Mr Magill was not specially appointed to head an investigation into Westminster City Council, but was asked to launch an inquiry by a number of Westminster's residents in 1990, four years after he was originally appointed as auditor of the council's accounts.

The inquiry which Mr Magill then embarked on, with the help of three Touche Ross assistants, has taken four years and cost pounds 1m so far. It has involved 133 interviews of 50 people, and the examination of thousands of files. The resulting report runs to 235 pages, with an additional bundle of documents totalling over 10,000 pages in 14 files.

The Audit Commission was set up as an independent body to supervise local authority finances, and is funded entirely by fees from those authorities. Roughly two- thirds of its work is done by full- time Audit Commission employees, the rest by auditors from accountancy firms, like Mr Magill, who is also the auditor of Buckinghamshire County Council, Luton Borough Council and St Albans District Council.
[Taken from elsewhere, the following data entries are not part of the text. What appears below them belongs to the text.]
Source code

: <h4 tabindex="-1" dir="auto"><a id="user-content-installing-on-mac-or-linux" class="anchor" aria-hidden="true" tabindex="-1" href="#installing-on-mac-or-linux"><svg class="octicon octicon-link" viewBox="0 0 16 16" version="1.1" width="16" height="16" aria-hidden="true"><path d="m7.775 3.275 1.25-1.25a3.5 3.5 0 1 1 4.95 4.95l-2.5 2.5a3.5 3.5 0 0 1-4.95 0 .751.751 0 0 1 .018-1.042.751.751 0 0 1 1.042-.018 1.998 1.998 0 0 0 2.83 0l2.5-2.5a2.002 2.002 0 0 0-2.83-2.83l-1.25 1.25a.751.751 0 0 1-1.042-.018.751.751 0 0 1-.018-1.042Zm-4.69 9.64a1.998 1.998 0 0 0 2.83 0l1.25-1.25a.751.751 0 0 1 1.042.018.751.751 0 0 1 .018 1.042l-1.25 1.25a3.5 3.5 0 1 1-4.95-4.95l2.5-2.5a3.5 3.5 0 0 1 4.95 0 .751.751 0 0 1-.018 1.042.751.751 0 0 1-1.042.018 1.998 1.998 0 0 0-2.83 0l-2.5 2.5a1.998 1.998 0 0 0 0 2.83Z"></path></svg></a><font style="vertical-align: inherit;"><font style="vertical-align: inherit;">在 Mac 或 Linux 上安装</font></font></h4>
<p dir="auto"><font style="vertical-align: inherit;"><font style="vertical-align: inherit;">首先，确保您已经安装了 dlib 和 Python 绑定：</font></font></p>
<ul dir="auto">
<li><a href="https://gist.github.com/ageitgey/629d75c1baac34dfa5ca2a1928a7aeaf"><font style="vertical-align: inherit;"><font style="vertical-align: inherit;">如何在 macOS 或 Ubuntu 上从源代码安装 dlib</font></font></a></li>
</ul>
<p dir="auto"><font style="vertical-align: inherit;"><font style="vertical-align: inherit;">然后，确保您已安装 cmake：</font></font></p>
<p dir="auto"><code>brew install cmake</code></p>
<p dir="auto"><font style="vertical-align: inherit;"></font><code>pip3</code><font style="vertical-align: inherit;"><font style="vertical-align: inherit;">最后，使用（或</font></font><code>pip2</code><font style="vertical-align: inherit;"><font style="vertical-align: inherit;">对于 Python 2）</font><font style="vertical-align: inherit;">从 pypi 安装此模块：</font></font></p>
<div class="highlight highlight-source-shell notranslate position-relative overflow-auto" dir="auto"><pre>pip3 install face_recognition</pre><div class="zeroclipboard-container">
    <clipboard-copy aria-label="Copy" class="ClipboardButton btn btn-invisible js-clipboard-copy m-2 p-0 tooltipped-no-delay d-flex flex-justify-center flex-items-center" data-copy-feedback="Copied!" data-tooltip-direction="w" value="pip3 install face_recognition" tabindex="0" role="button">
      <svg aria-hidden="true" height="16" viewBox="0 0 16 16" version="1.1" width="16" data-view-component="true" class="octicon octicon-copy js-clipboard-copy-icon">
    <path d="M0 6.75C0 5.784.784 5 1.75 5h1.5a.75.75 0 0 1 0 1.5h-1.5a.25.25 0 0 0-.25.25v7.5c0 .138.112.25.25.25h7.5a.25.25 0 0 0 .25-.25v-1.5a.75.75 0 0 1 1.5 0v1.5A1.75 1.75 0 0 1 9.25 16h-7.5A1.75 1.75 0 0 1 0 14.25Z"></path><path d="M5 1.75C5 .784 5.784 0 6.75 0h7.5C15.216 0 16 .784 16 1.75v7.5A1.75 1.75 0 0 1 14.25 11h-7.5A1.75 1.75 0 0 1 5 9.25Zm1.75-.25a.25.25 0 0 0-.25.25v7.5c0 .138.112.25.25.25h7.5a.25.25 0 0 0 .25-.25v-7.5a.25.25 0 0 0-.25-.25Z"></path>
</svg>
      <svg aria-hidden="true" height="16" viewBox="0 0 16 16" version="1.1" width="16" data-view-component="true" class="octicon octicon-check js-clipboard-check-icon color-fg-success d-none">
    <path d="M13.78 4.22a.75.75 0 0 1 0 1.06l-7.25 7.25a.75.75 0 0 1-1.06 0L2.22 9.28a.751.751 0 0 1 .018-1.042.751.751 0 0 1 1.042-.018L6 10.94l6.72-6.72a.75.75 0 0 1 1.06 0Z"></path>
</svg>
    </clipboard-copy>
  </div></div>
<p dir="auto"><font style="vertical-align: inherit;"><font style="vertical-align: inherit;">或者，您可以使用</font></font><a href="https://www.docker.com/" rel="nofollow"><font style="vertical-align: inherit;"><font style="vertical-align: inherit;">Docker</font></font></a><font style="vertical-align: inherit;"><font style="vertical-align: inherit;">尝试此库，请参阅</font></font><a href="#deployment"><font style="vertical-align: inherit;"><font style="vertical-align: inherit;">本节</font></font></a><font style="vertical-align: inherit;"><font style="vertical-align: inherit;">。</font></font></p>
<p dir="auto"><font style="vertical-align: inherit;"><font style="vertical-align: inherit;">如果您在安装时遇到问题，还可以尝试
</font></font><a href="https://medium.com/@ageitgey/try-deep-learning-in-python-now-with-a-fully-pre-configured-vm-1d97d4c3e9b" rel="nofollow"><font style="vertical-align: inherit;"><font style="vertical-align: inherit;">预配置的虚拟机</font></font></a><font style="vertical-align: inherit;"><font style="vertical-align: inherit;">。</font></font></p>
In 1990 a group of residents or 'objectors' asked Mr Magill to launch an inquiry under section 17 (3) of the Local Government Finance Act 1982 into Westminster City Council's conduct on council house sales.

Although appointed by the Audit Commission, Mr Magill carries out his statutory functions in a personal capacity and is independent of the commission.

His status in the inquiry is 'quasi-judicial', and following the publication of yesterday's provisional findings he is now open to requests for hearings into the matter by either the objectors or those named in the report.

Requests for hearings have to be made by July, and Mr Magill will probably then hold a series of public hearings in which all sides will be able to make their case and cross-examine witnesses.

These hearings will be similar to court hearings, but only when they are over will Mr Magill be able to apply to the court for a declaration that actions taken by the council have been unlawful.

In his report Mr Magill indicates this would take the form of a surcharge on the named councillors for a total of pounds 21.25m, and a request that they be disqualified from holding council office.